LNV-Stellungnahme an das Umweltministerium
Diese LNV-Stellungnahme erfolgt zugleich auch im Namen der folgenden LNV-Mitglieds-verbände, die nach §3 UmwRG in Baden-Württemberg anerkannte Naturschutzvereinigungen sind: AG Die NaturFreunde, AG Fledermausschutz, Deutscher Alpenverein (DAV), Landesfischereiverband, Landesjagdverband, Schutzgemeinschaft Deutscher Wald, Schwäbischer Albverein und Schwarzwaldverein.
Der NABU-Landesverband Baden-Württemberg trägt die Stellungnahme ebenfalls mit.
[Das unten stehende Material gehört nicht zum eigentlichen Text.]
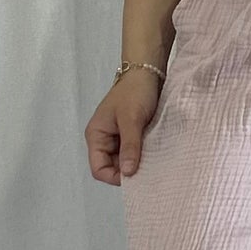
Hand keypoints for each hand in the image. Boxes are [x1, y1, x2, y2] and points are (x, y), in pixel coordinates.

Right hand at [85, 68, 161, 183]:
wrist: (148, 73)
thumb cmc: (135, 91)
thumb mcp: (131, 119)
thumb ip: (129, 146)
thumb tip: (128, 173)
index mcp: (96, 135)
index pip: (98, 169)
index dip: (114, 177)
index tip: (135, 175)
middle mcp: (104, 139)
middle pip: (112, 168)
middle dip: (128, 171)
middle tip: (147, 169)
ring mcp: (118, 138)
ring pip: (124, 161)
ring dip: (137, 162)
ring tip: (152, 160)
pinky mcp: (131, 135)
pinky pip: (134, 153)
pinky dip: (143, 155)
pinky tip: (154, 153)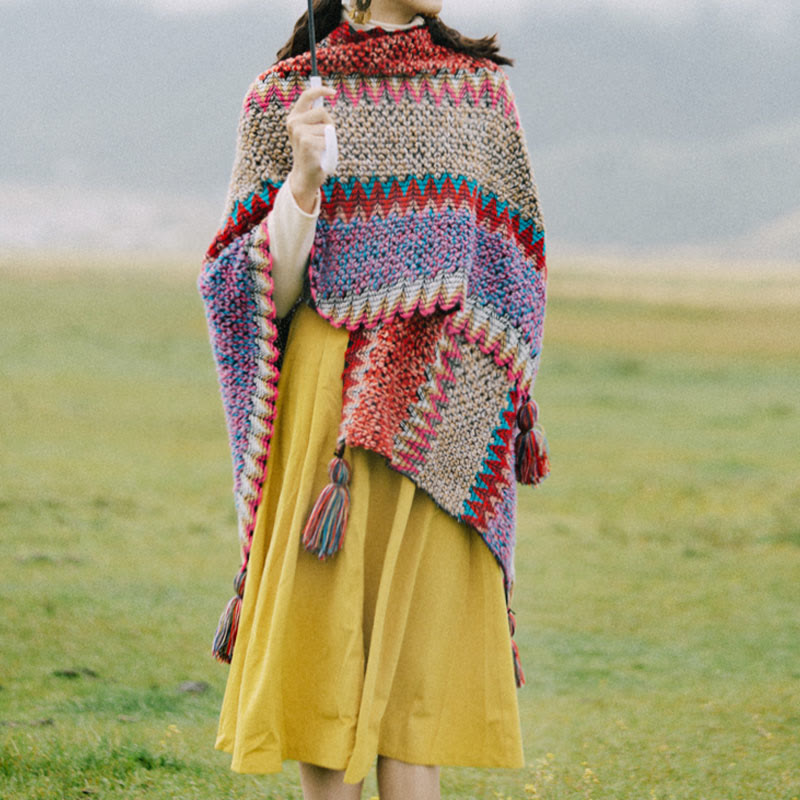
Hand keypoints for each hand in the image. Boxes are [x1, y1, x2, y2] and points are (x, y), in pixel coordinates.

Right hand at [286, 85, 335, 212]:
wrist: (305, 176)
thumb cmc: (312, 153)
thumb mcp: (311, 132)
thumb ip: (315, 117)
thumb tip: (326, 93)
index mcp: (294, 118)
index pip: (307, 96)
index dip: (321, 90)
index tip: (333, 92)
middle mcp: (294, 123)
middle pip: (322, 112)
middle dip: (329, 123)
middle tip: (324, 138)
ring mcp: (299, 132)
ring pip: (327, 127)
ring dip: (329, 138)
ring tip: (321, 149)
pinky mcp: (307, 143)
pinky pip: (328, 139)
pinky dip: (329, 148)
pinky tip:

Mit dem Klimaschutzgesetz hat sich das Land bereits 2013 zu einer Minderung der Treibhausgasemissionen von 90 % bis 2050 gegenüber 1990 verpflichtet. Wissenschaftlich basierte Zielszenarien sind ein geeignetes Werkzeug, um mögliche und notwendige Transformationspfade zur Erreichung dieses Langfristziels aufzuzeigen. Zwischenzielvorgaben auf dem Weg nach 2050 sind wichtig, sowohl um Orientierung bei strategischen Entscheidungen zu bieten, als auch um der tatsächlichen Entwicklung einem Monitoring unterziehen und ggf. nachsteuern zu können.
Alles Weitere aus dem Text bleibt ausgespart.